Dans un autre quartier de la capitale, Marino, devant le bureau dans lequel Alexeï Navalny votait, les mêmes mots reviennent.

"C'est notre seule occasion d'exprimer une opinion", affirme Elena, une ingénieure de 38 ans.

Olga, 52 ans, est ravie d'avoir pu parler avec des personnes qui pensent "la même chose que moi".

"Je ne suis pas seule", se rassure-t-elle, avant de partir avec son fils pour se recueillir sur la tombe de l'opposant mort en prison en février et inhumé dans le quartier.

Dans le cimetière Borissov, une centaine de personnes sont rassemblées autour de sa tombe, à peine visible tant les bouquets de fleurs sont nombreux.

Entre les pétales se dessinent de faux bulletins de vote sur lesquels le nom d'Alexeï Navalny a été ajouté. "Le candidat qu'on voulait", peut-on lire sur l'un des messages.

Regina, 33 ans, admet sans difficulté ne pas être l'un de ces "superhéros qui veut aller en prison", comme l'ont fait l'ancien numéro un de l'opposition et bien d'autres figures du mouvement.

Mais elle veut lutter contre "le sentiment qui a été méthodiquement créé chez les gens, pour nous faire sentir que nous sommes la minorité".

En regardant la foule, "je vois que nous ne sommes pas seuls", dit Regina.

Pour Evguénia, 18 ans, donc née après l'arrivée au pouvoir de Vladimir Poutine, l'espoir devient "plus tangible".

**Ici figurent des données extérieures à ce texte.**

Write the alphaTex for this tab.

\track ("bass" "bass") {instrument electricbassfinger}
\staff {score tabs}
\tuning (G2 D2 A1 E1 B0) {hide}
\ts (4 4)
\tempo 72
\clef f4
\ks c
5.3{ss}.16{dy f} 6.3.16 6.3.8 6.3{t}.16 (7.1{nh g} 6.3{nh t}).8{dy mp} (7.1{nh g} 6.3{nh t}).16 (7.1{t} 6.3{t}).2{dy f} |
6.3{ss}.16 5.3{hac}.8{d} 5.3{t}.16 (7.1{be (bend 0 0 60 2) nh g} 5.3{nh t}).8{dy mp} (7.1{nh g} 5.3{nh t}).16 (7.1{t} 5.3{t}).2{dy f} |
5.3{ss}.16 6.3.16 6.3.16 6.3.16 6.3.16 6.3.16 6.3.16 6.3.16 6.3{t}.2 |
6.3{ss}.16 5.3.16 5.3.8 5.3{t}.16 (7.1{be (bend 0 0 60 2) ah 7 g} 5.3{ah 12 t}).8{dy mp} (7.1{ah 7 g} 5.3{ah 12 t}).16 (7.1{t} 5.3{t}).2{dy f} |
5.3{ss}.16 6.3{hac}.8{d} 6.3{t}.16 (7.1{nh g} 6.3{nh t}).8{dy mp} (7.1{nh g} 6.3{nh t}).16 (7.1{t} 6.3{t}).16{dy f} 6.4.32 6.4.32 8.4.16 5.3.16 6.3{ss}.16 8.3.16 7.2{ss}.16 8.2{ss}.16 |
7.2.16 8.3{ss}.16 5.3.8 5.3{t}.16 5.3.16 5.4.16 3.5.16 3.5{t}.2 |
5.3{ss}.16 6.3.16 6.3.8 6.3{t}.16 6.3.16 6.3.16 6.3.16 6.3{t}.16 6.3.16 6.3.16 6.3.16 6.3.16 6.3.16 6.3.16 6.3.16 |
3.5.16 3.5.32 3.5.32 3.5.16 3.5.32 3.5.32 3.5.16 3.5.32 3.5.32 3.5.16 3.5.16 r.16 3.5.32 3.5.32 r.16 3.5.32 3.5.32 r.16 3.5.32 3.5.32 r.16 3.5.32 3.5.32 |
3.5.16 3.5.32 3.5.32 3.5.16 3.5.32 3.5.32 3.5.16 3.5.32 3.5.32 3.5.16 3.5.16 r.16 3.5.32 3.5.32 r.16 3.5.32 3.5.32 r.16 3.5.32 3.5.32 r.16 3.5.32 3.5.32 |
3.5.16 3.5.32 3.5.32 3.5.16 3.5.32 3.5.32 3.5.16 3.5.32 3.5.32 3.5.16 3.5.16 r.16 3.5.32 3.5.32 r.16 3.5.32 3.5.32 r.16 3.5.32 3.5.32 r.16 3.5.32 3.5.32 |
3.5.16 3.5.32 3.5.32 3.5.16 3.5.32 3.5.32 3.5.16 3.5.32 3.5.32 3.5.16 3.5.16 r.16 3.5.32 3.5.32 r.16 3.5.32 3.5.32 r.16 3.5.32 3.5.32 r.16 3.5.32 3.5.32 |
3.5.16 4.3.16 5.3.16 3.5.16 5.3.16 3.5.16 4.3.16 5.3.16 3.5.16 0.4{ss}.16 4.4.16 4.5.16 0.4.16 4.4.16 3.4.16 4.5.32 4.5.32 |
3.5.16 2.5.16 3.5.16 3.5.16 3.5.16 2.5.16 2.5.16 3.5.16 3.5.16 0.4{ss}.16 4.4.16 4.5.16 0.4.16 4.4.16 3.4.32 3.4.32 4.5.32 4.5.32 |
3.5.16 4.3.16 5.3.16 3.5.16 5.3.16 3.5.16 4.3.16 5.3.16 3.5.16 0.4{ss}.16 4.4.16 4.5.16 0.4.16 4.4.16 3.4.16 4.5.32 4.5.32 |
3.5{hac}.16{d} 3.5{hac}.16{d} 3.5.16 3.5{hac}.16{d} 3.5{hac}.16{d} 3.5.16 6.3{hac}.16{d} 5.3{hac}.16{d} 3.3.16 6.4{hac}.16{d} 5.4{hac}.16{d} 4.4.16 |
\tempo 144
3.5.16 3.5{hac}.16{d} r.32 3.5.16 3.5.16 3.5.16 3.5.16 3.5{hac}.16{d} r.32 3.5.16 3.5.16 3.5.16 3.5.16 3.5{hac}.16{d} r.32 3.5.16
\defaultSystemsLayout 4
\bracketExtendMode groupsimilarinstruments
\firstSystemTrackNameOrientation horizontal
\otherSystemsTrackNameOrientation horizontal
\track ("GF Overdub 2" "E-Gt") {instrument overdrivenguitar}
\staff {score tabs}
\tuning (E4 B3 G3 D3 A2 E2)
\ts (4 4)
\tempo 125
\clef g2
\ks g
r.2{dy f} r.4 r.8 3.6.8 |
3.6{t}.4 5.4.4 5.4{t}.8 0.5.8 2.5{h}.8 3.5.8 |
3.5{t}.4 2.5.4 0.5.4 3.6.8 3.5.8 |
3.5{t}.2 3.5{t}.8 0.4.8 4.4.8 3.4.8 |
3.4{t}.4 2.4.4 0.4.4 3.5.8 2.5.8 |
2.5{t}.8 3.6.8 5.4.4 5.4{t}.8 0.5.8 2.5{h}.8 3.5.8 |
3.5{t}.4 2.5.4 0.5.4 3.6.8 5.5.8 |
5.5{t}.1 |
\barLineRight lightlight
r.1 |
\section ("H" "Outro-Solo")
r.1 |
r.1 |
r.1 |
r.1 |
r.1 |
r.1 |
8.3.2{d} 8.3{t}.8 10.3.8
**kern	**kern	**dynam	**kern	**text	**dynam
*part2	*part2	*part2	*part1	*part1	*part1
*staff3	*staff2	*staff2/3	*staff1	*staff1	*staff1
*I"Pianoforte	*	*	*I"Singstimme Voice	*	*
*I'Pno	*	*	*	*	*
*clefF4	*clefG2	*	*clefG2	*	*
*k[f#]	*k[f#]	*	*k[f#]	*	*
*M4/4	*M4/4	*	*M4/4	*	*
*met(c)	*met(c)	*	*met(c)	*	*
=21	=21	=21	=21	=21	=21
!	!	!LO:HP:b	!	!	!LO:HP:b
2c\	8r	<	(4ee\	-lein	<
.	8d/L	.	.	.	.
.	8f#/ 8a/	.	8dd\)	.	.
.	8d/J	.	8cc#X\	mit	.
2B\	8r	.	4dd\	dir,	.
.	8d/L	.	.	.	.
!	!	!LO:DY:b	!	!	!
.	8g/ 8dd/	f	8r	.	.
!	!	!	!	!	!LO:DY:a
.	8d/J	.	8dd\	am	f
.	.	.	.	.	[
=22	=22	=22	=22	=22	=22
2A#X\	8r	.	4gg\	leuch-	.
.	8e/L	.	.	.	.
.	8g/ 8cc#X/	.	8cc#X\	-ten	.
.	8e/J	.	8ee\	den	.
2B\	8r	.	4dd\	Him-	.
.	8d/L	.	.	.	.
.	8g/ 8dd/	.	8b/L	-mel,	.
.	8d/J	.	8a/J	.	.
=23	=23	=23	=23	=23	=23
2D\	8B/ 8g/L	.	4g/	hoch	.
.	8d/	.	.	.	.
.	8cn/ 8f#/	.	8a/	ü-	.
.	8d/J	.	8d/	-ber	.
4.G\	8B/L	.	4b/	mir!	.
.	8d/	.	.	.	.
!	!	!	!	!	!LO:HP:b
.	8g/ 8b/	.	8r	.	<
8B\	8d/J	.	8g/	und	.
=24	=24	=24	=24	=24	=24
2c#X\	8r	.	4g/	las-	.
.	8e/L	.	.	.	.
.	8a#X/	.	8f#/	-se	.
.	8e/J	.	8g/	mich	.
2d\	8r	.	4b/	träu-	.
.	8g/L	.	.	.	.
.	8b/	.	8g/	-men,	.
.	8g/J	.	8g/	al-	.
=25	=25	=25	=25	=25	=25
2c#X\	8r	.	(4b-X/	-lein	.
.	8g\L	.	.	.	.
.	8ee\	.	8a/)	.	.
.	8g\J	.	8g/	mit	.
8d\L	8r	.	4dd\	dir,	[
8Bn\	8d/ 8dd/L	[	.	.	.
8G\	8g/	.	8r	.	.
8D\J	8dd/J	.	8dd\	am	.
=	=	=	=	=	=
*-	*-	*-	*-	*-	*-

Elena, 66 ans, se sent quant à elle "plus légère". En Russie, il est devenu rare pour elle de pouvoir parler franchement, sans contrôler ce qu'elle dit. Une grande partie de ses proches ne vivent plus en Russie, un pays qui a connu une vague d'émigration massive depuis le début du conflit en Ukraine.

A Marino, beaucoup évoquent leur admiration pour Alexeï Navalny, le symbole d'une liberté qu'ils envient. Margarita, 27 ans, juge que l'"espoir" qu'il incarnait est "mort avec lui".

Les larmes aux yeux, elle dit se sentir désormais "constamment en danger". "Mais en étant dans cette masse de gens, vous vous sentez tellement soutenus que vous n'avez plus peur de rien."